In Zach Lowe's great piece on the Bulls defense at Grantland, he got some additional information regarding the Bulls payroll from Gar Forman:
Gar Forman, the team’s GM, tells Grantland that Reinsdorf is fine paying the tax in those two seasons, as long as the Bulls don’t get into the dreaded "repeater" status, which carries harsher tax penalties. But approaching the tax or exceeding it also makes it harder to fill the roster around Chicago’s core, since tax teams don’t have access to the full midlevel exception and other roster-building tricks. "With the new collective bargaining agreement and all the new rules," Forman says, "it becomes very difficult to improve your team."
"We've got the possibility for flexibility not this summer, but maybe the next one," Forman says. "And we might even have cap room."
I pointed out that the Bulls already have something like $59 million committed the season after that summer Forman cites, meaning they'd have no cap room as of now. "Situations are fluid," Forman says.
He won't elaborate, and he won't address the possibility of using the amnesty provision on Boozer to make that cap room a reality. But that move or an unexpected trade stand as the only means through which Chicago could acquire meaningful cap room before July 2015.
In that piece, Lowe describes Boozer as 'radioactive' when it comes to tradeability. But so far the Bulls are trying to find that right trade that gets them players that are both bad and with a long-term deal, provided that it gets them under the tax this season.
And when it comes to their coveted 'flexibility' in future seasons...why not amnesty, then? Wouldn't it be more 'flexible' to wipe Boozer off the books in 2014 than have Bargnani at $11.5m? Heck, wouldn't it have made more sense to simply keep Omer Asik for two underpaid seasons if he's costing you $15m that same year?
It may in terms of 'flexibility' and the Bulls cap structure. But not cash. As we know, amnesty is free for everyone except ownership, and so the choice is more would you rather pay Bargnani $11.5m, or Asik (or any replacement) AND Boozer's salary (though it's off the cap) for $30m+. We've kind of considered amnesty as an assumed magic bullet to get out from the Boozer deal, but there is definitely reason to suspect ownership would feel that way.
It's the same with the luxury tax this season.

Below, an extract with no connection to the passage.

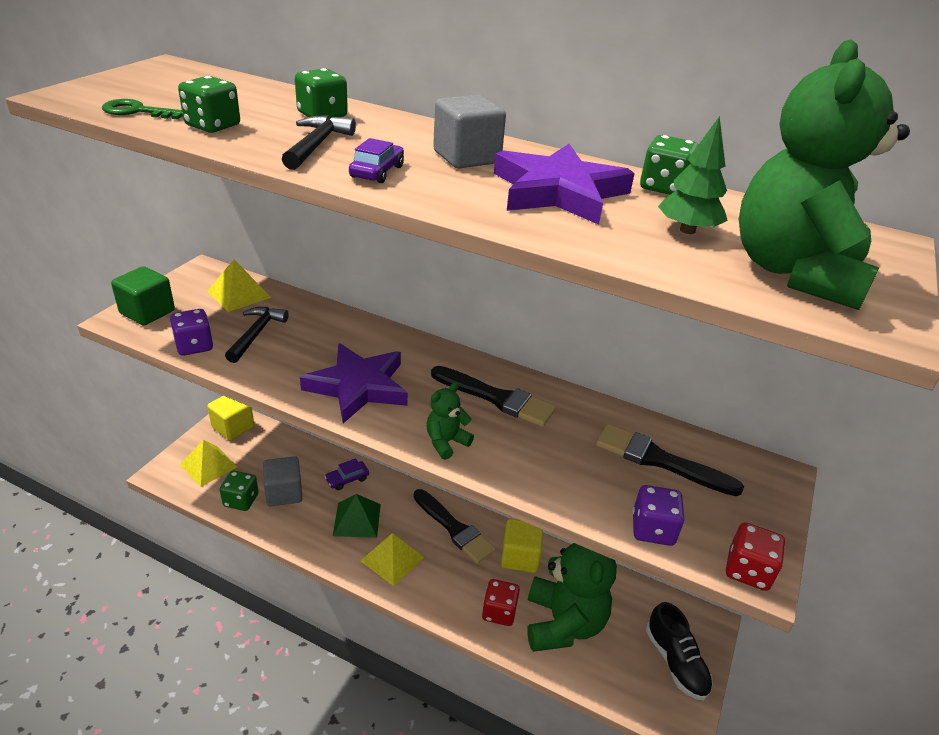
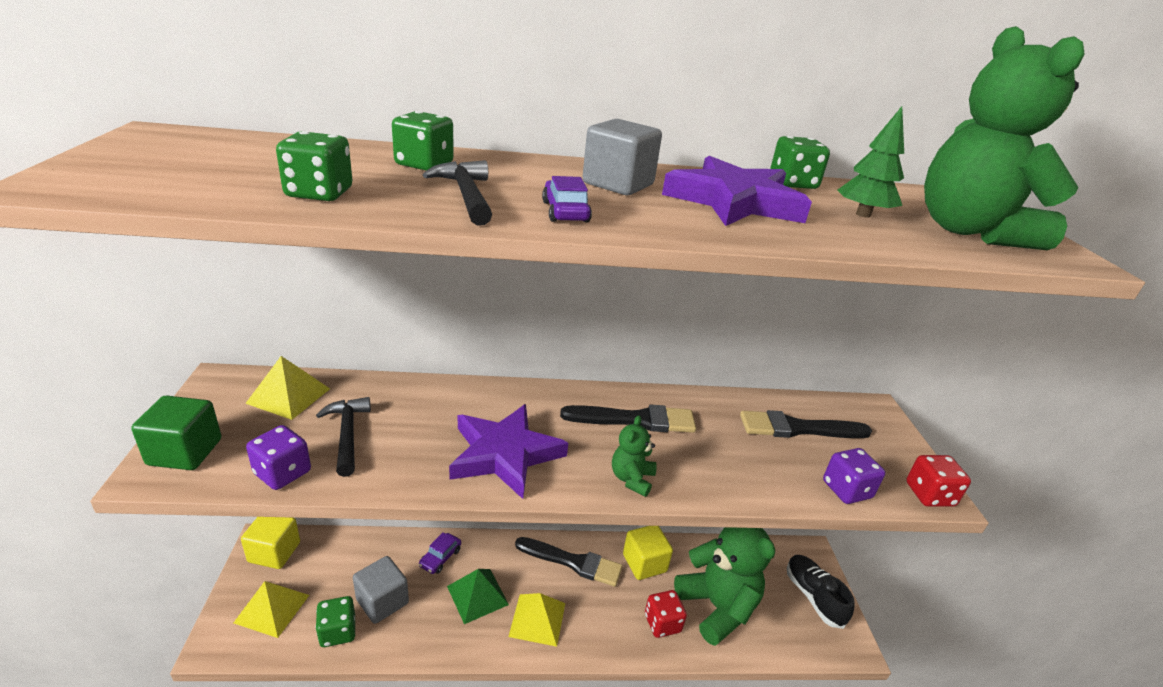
camera: 30 degrees left, 5 degrees down
(137, 111) = (195, 191): green key -> none
(675, 662) = (813, 597): black shoe -> black shoe turned 150 degrees counterclockwise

The ship has sailed on flexibility this season, so all you'd be losing is cash. And for all the mention of the dreaded 'repeater' (i.e., a scenario where the Bulls pay the tax for 3 out of 4 seasons when so far they've done so 0 times in the past 11), they can get under it in the future through a Boozer amnesty. But that costs more in terms of real money, which is the actual motivation for avoiding the tax line in the first place.
Punting Rip Hamilton for cash is pretty bad, but this deal with Toronto is an even worse move for the Bulls. I've been worried before during both the Thibodeau and Taj Gibson contract talks that the Bulls desire for the Financial Championship would hurt the team too much, but both wound up working out. That said, it looks like if we get lucky in that a Boozer deal like this doesn't happen, it won't be for lack of trying on the Bulls part.